_Task directions:_ Reproduce verbatim the stretch of the court decision on the dishonored check below, from "A bank’s gross" through "recognized and compensated.".

_Document extract:_
----

A bank’s gross negligence in dishonoring a well-funded check, aggravated by its unreasonable delay in repairing the error, calls for an award of moral and exemplary damages. The resulting injury to the check writer’s reputation and peace of mind needs to be recognized and compensated.

The Case

Before us is a Petition for Review[1] under Rule 45 of the Rules of Court, seeking to reverse and set aside the March 28, 2001 Decision[2] and the February 5, 2002 Resolution[3] of the Court of Appeals (CA) in CA-GR CV No. 55002. The assailed Decision disposed as follows:
WHEREFORE, the appeal is DISMISSED, with costs against defendant-appellant.”[4]
The CA denied reconsideration in its February 5, 2002 Resolution.

The Facts

The facts are summarized by the CA as follows:
“Carmen Arrieta is a bank depositor of Solidbank Corporation under Checking Account No. 123-1996. On March 1990, Carmen issued SBC Check No. 0293984 (Exh. ‘A’) in the amount of P330.00 in the name of Lopue’s Department Store in payment of her purchases from said store. When the check was deposited by the store to its account, the same was dishonored due to ‘Account Closed’ (Exh. ‘B’) despite the fact that at the time the check was presented for payment, Carmen’s checking account was still active and backed up by a deposit of P1,275.20.

“As a consequence of the check’s dishonor, Lopue’s Department Store sent a demand letter to Carmen (Exh. ‘C’) threatening her with criminal prosecution unless she redeemed the check within five (5) days. To avoid criminal prosecution, Carmen paid P330.00 in cash to the store, plus a surcharge of P33.00 for the bouncing check, or a total of P363.00 (Exh. ‘F’).

----

_Data:_
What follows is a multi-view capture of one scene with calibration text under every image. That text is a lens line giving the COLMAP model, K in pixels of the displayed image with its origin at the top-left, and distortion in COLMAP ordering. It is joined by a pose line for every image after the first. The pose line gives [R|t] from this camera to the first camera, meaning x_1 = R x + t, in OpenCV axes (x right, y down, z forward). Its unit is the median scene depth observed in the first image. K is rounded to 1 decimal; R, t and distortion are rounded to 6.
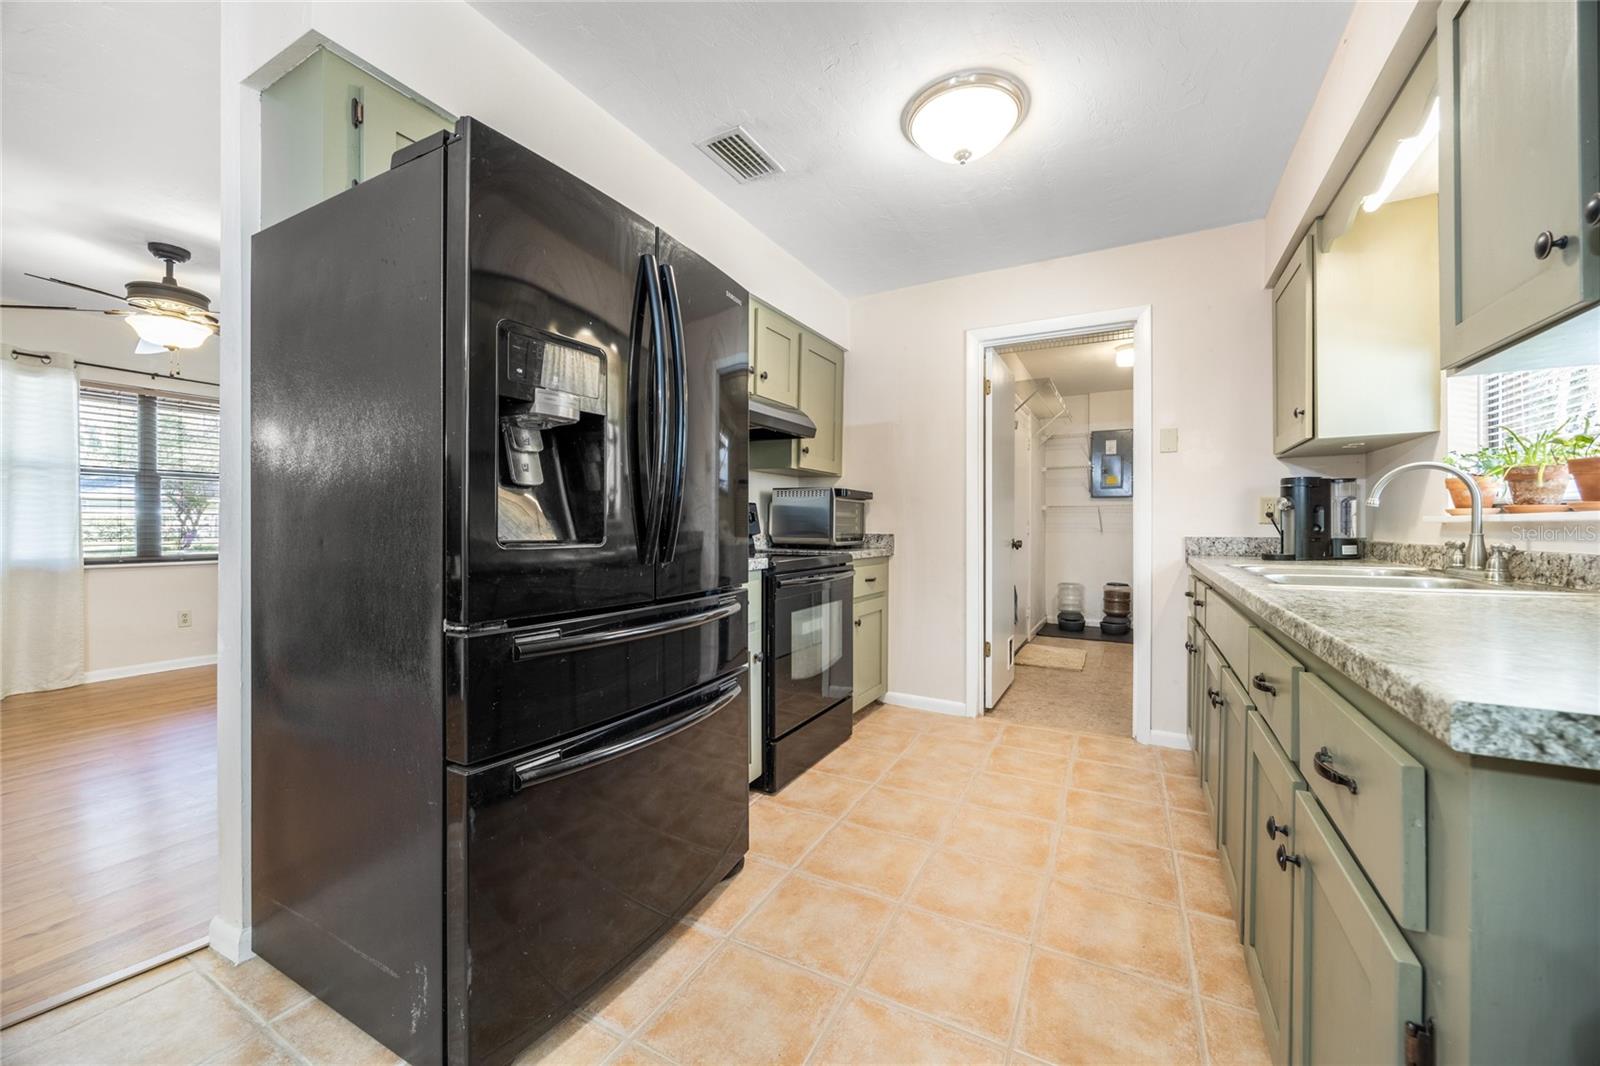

----

_Written solution:_
A bank’s gross negligence in dishonoring a well-funded check, aggravated by its unreasonable delay in repairing the error, calls for an award of moral and exemplary damages. The resulting injury to the check writer’s reputation and peace of mind needs to be recognized and compensated.